O ministro da Administração Interna disse, nesta terça-feira, em Bruxelas, que Portugal conta com os seus parceiros europeus para garantir que dramas como os causados pelos incêndios de 2017 “nunca mais” sucedem, considerando “lamentável para a Europa” a resposta então dada.

Em junho, pedimos apoio, numa base bilateral, a Espanha, França e Itália. Mas foi lamentável para a Europa, porque na primeira semana o único país que nos ajudou foi Marrocos. Os primeiros a chegar foram a força aérea marroquina. Apenas uma semana mais tarde recebemos apoio dos nossos amigos europeus”, apontou Eduardo Cabrita, na sua intervenção no Fórum Europeu de Proteção Civil, que decorre em Bruxelas.

Discursando em inglês, o ministro disse que esta é a razão pela qual a criação de um novo mecanismo europeu de proteção civil é “uma prioridade de topo” para Portugal e o Governo português “está tão empenhado” em apoiar a proposta da Comissão Europeia de criar um sistema de resposta comum europeu com meios próprios.

Se perguntarem agora a qualquer pessoa em Portugal, a grande prioridade já não é o défice, já não é a dívida publica. Se perguntarem a qualquer pessoa [qual é a prioridade], dir-lhes-á que é a proteção civil, evitar que volte a acontecer algo como no ano passado. Estamos muito empenhados em garantir que algo como o que aconteceu no ano passado ‘nunca mais’, e precisamos do vosso apoio para isso”, declarou.

Em declarações à Lusa antes de se deslocar a Bruxelas, o ministro já anunciara que iria dar conta do “firme empenho” de Portugal na criação de um mecanismo europeu de resposta a riscos de grandes dimensões.

“Vamos manifestar o nosso firme empenho na criação de um mecanismo europeu de resposta a riscos de grande dimensão, que não são só incêndios florestais, mas que podem ser inundações ou epidemias. Para isso, é necessária uma resposta à escala europeia”, disse, então, Eduardo Cabrita.

O Fórum Europeu de Proteção Civil, que termina na terça-feira, é um evento público organizado pela Comissão Europeia sobre cooperação em matéria de proteção civil.

Segundo Eduardo Cabrita, a principal prioridade da agenda europeia é uma “rápida concretização do novo mecanismo europeu de proteção civil que foi impulsionado e justificado" pelos incêndios em Portugal no ano passado, em que morreram mais de cem pessoas.

Ajuste direto de meios aéreos

O ministro da Administração Interna disse hoje que o Governo português não deixará de recorrer a todos os mecanismos, nomeadamente a contratação imediata por ajuste direto de meios aéreos, caso se verifiquem condições excecionais antes do verão.

------

ENUNCIADO = Dê continuidade ao texto sobre o mecanismo europeu de proteção civil, começando logo após a última frase apresentada.

DADOS FORNECIDOS =
------

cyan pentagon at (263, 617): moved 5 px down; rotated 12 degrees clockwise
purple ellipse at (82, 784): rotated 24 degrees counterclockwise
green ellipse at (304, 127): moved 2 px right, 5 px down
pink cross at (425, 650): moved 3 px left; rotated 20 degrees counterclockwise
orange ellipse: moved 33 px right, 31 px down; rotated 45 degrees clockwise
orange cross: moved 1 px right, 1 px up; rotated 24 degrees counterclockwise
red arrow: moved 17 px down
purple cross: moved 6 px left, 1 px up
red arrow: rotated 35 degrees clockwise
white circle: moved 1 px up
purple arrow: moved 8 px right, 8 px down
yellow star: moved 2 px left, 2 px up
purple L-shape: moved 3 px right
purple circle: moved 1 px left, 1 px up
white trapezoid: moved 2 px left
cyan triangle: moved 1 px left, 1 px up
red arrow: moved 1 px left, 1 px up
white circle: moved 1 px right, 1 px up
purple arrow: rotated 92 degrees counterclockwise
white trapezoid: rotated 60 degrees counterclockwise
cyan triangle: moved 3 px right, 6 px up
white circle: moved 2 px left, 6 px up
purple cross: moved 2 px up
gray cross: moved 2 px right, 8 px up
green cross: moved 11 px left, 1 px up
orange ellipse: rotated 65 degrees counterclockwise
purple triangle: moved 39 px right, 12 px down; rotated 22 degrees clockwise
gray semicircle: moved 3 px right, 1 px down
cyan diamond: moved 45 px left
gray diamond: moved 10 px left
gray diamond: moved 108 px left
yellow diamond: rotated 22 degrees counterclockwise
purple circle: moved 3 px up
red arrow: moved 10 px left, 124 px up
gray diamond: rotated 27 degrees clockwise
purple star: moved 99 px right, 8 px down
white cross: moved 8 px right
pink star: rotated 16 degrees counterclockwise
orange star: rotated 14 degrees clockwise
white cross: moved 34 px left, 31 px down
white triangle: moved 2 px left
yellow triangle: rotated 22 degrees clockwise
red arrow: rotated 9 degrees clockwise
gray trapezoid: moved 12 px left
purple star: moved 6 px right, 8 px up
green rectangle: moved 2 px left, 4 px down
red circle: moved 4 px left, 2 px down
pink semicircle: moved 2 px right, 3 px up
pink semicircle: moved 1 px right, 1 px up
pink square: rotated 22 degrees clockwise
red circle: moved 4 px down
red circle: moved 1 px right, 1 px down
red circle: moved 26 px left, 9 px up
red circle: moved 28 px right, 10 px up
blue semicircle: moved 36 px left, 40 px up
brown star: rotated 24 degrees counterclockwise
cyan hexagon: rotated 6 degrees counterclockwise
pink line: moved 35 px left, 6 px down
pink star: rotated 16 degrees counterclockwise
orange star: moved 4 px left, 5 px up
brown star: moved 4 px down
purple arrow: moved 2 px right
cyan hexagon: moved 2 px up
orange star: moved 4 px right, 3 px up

------

EXERCÍCIO RESOLVIDO =
O nosso firme compromisso é que se em qualquer momento, mesmo em março ou abril, isto é, antes do verão, tivermos condições excecionais que o justifiquem, nós não deixaremos de recorrer a todos os mecanismos, designadamente, se for necessária, a contratação imediata por ajuste direto dos meios aéreos”, assumiu Eduardo Cabrita, à margem da sua intervenção no Fórum Europeu de Proteção Civil.

O governante pronunciava-se sobre o concurso urgente, anunciado a 1 de março, que terá um prazo de 15 dias, para a contratação de 40 meios aéreos de combate a incêndios florestais para 2018 e 2020, num montante total de 48.888.667 euros.

Não costumo antecipar aquilo que são as incidências de um concurso, eu diria que todas elas são para funcionar este verão, mas aquilo que tenho dito sempre é que temos trabalhado muito perto com a antecipação de riscos meteorológicos”, realçou, especificando que o concurso estará “certamente” lançado e com candidaturas durante o mês de março.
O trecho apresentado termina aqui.